**PASSAGE PROVIDED**
The mechanisms underlying the development and progression of chronic kidney disease (CKD) are not yet fully understood. Early diagnosis and prediction are important clinical strategies to improve patient outcomes. Developing diagnostic and prognostic risk prediction models for CKD is a means of clinical translation, which aids in the assessment of patient prognosis and the formulation of clinical decisions.
This study utilized bioinformatics, WGCNA (Weighted Gene Co-expression Network Analysis), and random forest algorithms to identify low-risk and high-risk molecules at the transcriptional level that are closely related to the onset and progression of CKD in the human dataset GSE137570. Further, through Cox regression analysis, LASSO regression analysis, and logistic regression analysis, traditional predictive modeling methods were used to evaluate the diagnostic or predictive performance of three different gene sets. The key biomarkers were narrowed down to three genes: CCL2, SUCLG1, and ACADM. The effectiveness of the Medium z-score score, which is closely related to CKD progression, was successfully validated. Finally, the reliability of the bioinformatics analysis of the human dataset was confirmed in a mouse UUO (unilateral ureteral obstruction) model, as well as the feasibility of in-depth mechanistic studies in the UUO model.

**RECORDS SHOWN**
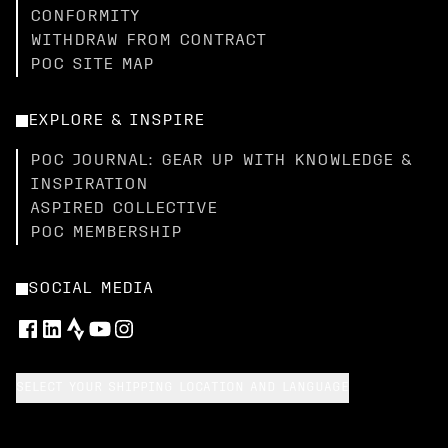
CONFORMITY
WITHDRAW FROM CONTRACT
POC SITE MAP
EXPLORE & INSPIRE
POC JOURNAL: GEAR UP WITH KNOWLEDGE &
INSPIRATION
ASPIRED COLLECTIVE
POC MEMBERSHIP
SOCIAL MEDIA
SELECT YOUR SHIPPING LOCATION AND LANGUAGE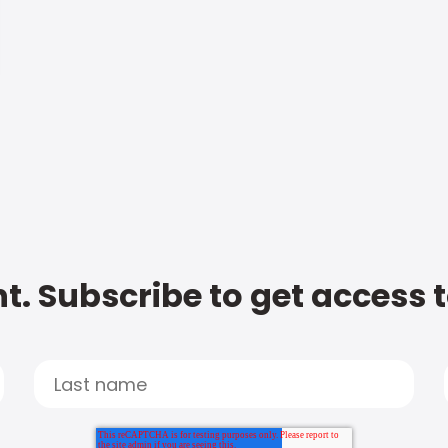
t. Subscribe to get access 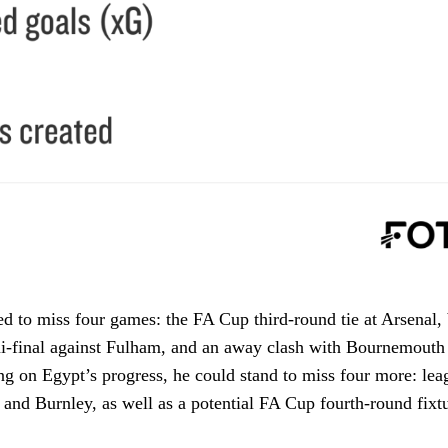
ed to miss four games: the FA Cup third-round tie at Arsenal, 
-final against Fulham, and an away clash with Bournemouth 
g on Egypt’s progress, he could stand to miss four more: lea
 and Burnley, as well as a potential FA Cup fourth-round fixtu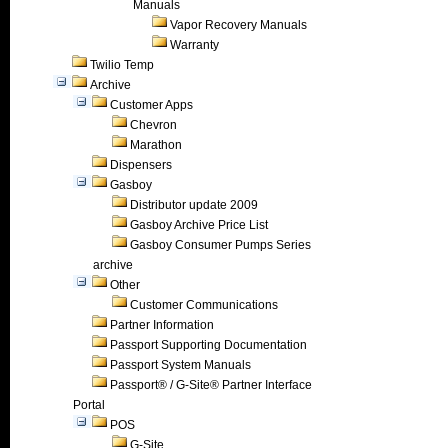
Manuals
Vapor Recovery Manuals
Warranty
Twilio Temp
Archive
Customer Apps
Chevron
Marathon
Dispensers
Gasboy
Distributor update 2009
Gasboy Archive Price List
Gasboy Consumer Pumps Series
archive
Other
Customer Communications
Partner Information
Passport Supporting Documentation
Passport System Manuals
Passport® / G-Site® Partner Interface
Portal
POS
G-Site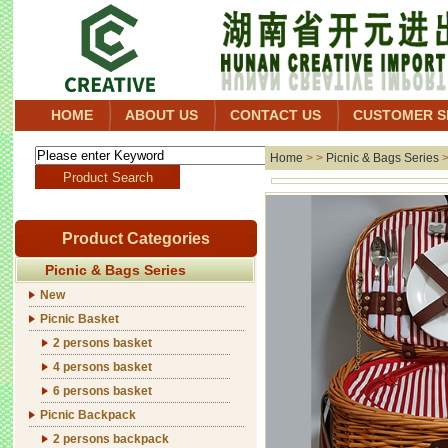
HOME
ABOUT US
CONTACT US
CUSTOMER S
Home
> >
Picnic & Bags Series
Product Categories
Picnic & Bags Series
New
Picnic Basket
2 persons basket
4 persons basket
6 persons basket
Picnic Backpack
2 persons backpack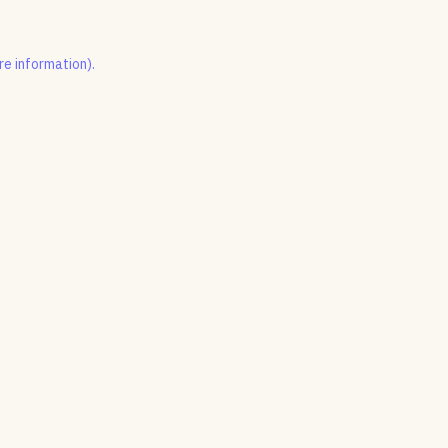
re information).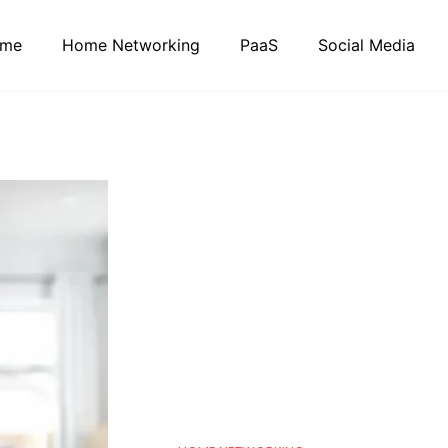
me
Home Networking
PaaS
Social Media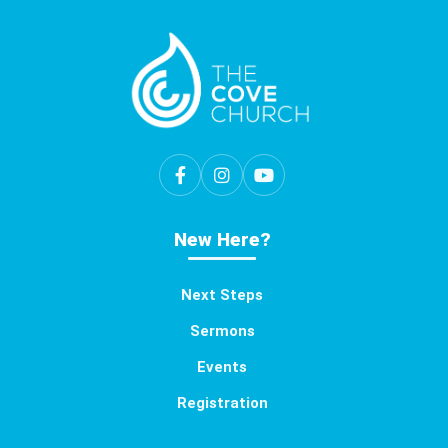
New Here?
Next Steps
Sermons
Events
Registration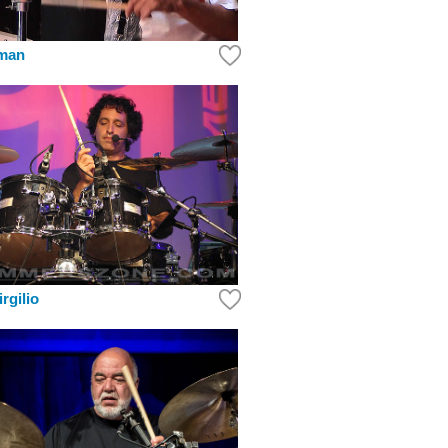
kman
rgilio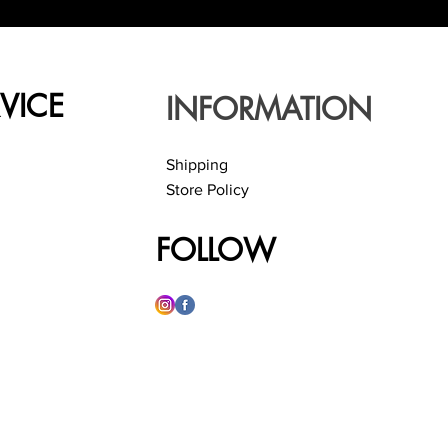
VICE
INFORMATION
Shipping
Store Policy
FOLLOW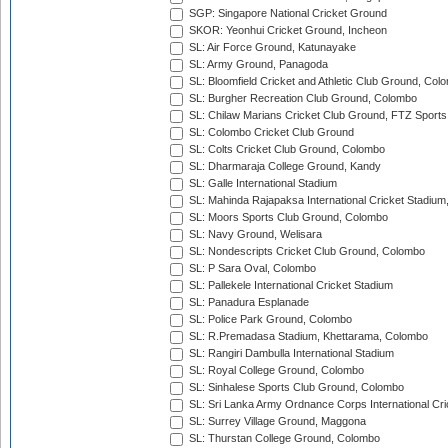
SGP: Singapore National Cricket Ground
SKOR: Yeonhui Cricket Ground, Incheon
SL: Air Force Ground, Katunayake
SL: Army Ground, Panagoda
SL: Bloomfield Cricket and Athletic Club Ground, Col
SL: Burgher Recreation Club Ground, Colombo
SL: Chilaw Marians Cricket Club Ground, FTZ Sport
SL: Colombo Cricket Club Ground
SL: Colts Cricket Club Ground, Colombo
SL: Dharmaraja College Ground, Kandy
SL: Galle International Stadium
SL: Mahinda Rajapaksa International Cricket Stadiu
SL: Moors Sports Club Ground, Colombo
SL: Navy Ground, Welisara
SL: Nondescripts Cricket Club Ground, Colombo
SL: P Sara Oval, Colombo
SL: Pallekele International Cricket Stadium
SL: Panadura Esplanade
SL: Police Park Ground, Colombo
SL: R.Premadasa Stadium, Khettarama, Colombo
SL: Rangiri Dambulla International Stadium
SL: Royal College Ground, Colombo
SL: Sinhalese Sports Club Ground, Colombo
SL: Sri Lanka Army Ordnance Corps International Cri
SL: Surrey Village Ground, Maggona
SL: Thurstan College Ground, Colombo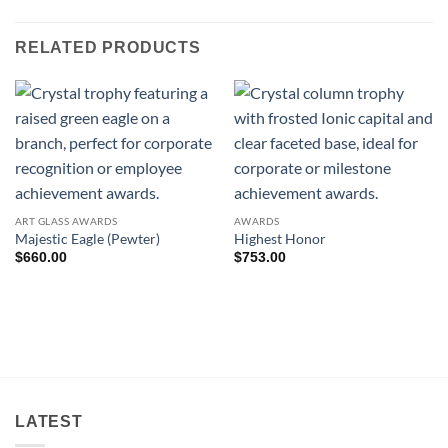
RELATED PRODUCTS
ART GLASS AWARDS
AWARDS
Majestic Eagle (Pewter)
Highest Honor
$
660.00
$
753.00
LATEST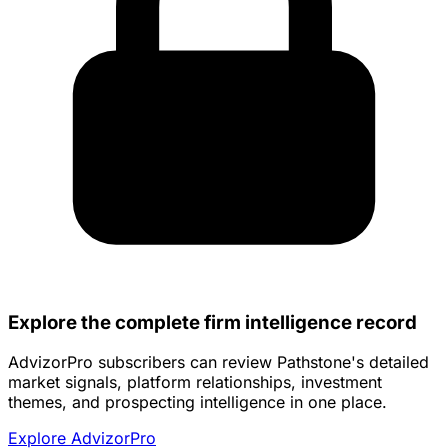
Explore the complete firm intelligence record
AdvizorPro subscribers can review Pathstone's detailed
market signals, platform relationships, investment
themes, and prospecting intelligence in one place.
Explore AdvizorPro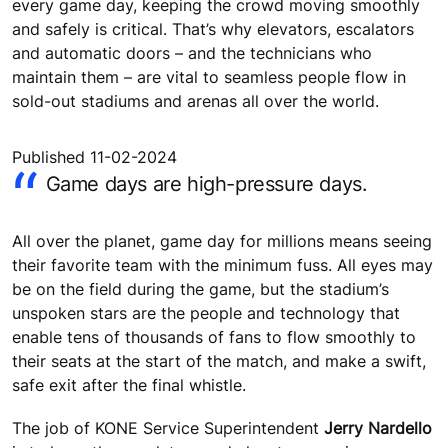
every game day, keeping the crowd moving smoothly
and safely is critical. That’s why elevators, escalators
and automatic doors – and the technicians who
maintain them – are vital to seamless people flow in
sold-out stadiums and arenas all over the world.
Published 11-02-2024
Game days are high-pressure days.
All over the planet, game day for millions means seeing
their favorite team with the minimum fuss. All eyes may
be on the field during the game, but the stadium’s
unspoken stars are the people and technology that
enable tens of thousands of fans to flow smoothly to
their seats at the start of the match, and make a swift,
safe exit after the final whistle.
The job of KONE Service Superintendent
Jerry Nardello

**TASK DETAILS**
Please copy the chronic kidney disease passage above word for word, from its first sentence to its last.

**WRITTEN ANSWER**
The mechanisms underlying the development and progression of chronic kidney disease (CKD) are not yet fully understood. Early diagnosis and prediction are important clinical strategies to improve patient outcomes. Developing diagnostic and prognostic risk prediction models for CKD is a means of clinical translation, which aids in the assessment of patient prognosis and the formulation of clinical decisions.
This study utilized bioinformatics, WGCNA (Weighted Gene Co-expression Network Analysis), and random forest algorithms to identify low-risk and high-risk molecules at the transcriptional level that are closely related to the onset and progression of CKD in the human dataset GSE137570. Further, through Cox regression analysis, LASSO regression analysis, and logistic regression analysis, traditional predictive modeling methods were used to evaluate the diagnostic or predictive performance of three different gene sets. The key biomarkers were narrowed down to three genes: CCL2, SUCLG1, and ACADM. The effectiveness of the Medium z-score score, which is closely related to CKD progression, was successfully validated. Finally, the reliability of the bioinformatics analysis of the human dataset was confirmed in a mouse UUO (unilateral ureteral obstruction) model, as well as the feasibility of in-depth mechanistic studies in the UUO model.